The banjo as orchestral instrument?!?! Righteous idea when you think about it, but you don't have to just think about it, as Jayme Stone in The Other Side of the Air has provided us with exactly what that would mean and continues the modernist classical tradition somewhat in the way Charles Ives, Gershwin, Hovhaness, Harrison, and others blended elder modes with modern airs—or just plain threw most all the old rules overboard and started from quasi-scratch—but much more progressively, a rich chamber format of compositions that call to mind some of the more innovative jazz mindsets (start wth Kenton, then remember Anthony Davis). The result is blended with the uncategorizable work of ensembles like Penguin Cafe Orchestra knocked up against the stricter traditionalisms of Roger Eno and some contemporaneous Italiam efforts like Alesini & Andreoni's Marco Polo.
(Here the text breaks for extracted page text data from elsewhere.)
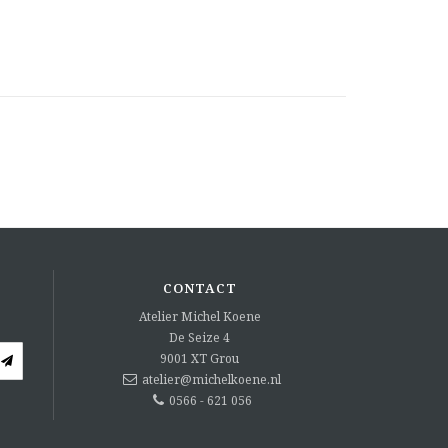
CONTACT
Atelier Michel Koene
De Seize 4
9001 XT
Grou
atelier@michelkoene.nl
0566 - 621 056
I'm guessing Stone is fingerpicking through an appreciable percentage of opuses written after imaginariums upon geographical wanderings. The opening cut, Radio Wassalou, sets the stage thereby. His personal voice is often as though damped down, the attack of the banjo's sound envelope almost invisible, making his strings a cross between koto and piccolo bass played through velvet, almost a secondary instrument to the bass guitar itself (played by Andrew Downing and Joe Philips) but occupying the space between that four-string rhythm instrument (which is much more than that here) and the horns painting the foreground. The brass and winds, then, become a wonderland of highly realized visions acting as both as tour gides and breezily lush terrain.
The title to this collection is taken from a passage by Rilke and appositely chosen, as Stone's work is quite spacious while as detailed and inviting as a beauteous wild island in emerald waters, pastel and sharply defined simultaneously—even perhaps a jungly patch Kipling might have written of. Other Side is another in the oft fabulous underwritings of the Canada Council for the Arts, for which I sadly can locate no U.S. counterpart. The level of intelligence of such enterprises is completely absorbing, and the Stone CD immediately takes on a mantle of timelessness despite its Romanto-Impressionist base. While honoring the past, it evenmore uniquely incorporates a vast later catalogue of influences and becomes the very soul of progressivism.